Okay, I'll bite -- put me down as confident the Blazers land Marion. I agree it seems like a stretch but Pritchard's been so... almost cocky about it. And naming this the "Penn" draft, as if it's going to have the weight of the "Pritchard" draft, mixed with a handful of other suggestive things....


----------



## meru (Jul 2, 2003)

Correct me if I'm wrong, but you shouldn't say "signs with", you should say "provisionally agress to sign with". Aren't we in a period where you can TALK to FAs but not actually SIGN them (this used to last a month, but is now much shorter)? And wasn't it during this period that Carlos Boozer "agreed" to sign with Cleveland? If so, Lewis isn't FOR SURE going to Orlando. After all, Sam Presti has actually said he'll pursue a sign-and-trade for Lewis, so this might just give him motivation to step up his efforts. (And Lewis could get EVEN MORE in a sign and trade than just signing with Orlando.)


----------



## STOMP (Jan 1, 2003)

Hello Grant Hill and a 2 year MLE offer

this is said without confidence but a little bit of logic... I think those stars might align.

STOMP


----------



## BlazeTop (Jan 22, 2004)

No surprise as Quick called this one about a month ago. Orlando had a ton of cap to spare , expiring Grant Hill and Tony Battie took over 30 million dollars off the books just this season. This to me although a bit high for a guy who doesn't play D, is better than wasting any money they were planning on for Darko. Rashard is one hell of a mismatch when he has the ball. If they could make the playoffs last year with Hill and Howard, this upgrade should keep them there and make them more of a contender in the JV conference.


----------



## hasoos (Jan 3, 2003)

Once again a NBA team pays tier 1 dollars for a tier 2 player. Either they are never going to learn, or they are that desperate to improve their team. This move will end up crippling their ability to add another free agent later.


----------



## B_&_B (Feb 19, 2004)

So where does this leave Darko? Looks like he'll be playing elsewhere this coming season. I know we cant afford him, but I'd like to see him become a Trail Blazer.
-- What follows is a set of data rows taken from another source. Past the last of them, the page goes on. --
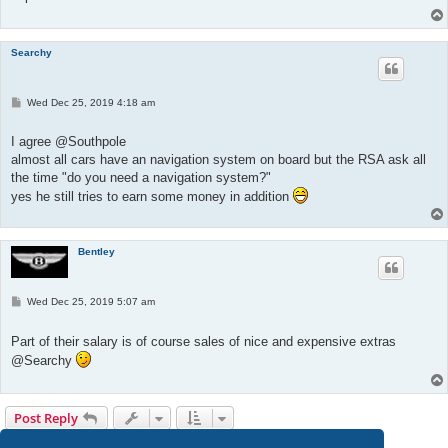
Searchy
P
Wed Dec 25, 2019 4:18 am
o
s
t
I agree @Southpole
almost all cars have an navigation system on board but the RSA ask all
the time "do you need a navigation system?"
yes he still tries to earn some money in addition
Bentley
P
Wed Dec 25, 2019 5:07 am
o
s
t
Part of their salary is of course sales of nice and expensive extras
@Searchy
Post Reply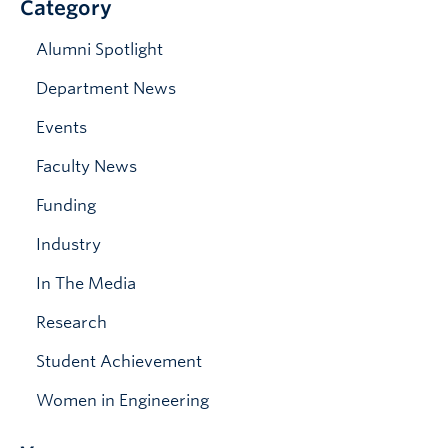
Category
News & Events
Alumni Spotlight
Department News
Events
Faculty News
Funding
Industry
In The Media
Research
Student Achievement
Women in Engineering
http://sports.espn.go.com/nba/news/story?id=2924228


----------



## hasoos (Jan 3, 2003)

B_&_B said:


> So where does this leave Darko? Looks like he'll be playing elsewhere this coming season. I know we cant afford him, but I'd like to see him become a Trail Blazer.
> 
> http://sports.espn.go.com/nba/news/story?id=2924228


That is a good question. There are a lot of places he could play, the question is who will pony up the bucks for him. There are a lot of teams in need of a 7'1" player, and although he doesn't like a lot of physical contact, there are a lot of teams he could fit. Either teams that had injuries at center last year (Like NJ, Sacramento) or teams that have a system he could fit (Like maybe a Golden State).


----------



## WhoDaBest23 (Apr 16, 2003)

Now that Lewis is not an option, try to pry Nocioni in a S&T from the Bulls.


----------



## Sambonius (May 21, 2003)

B_&_B said:


> So where does this leave Darko? Looks like he'll be playing elsewhere this coming season. I know we cant afford him, but I'd like to see him become a Trail Blazer.
> 
> http://sports.espn.go.com/nba/news/story?id=2924228


I would have liked Darko as well but even if we could afford him, with similar guys who might be better right off the bat in McRoberts and Frye, we could use them for a fraction of the price.


----------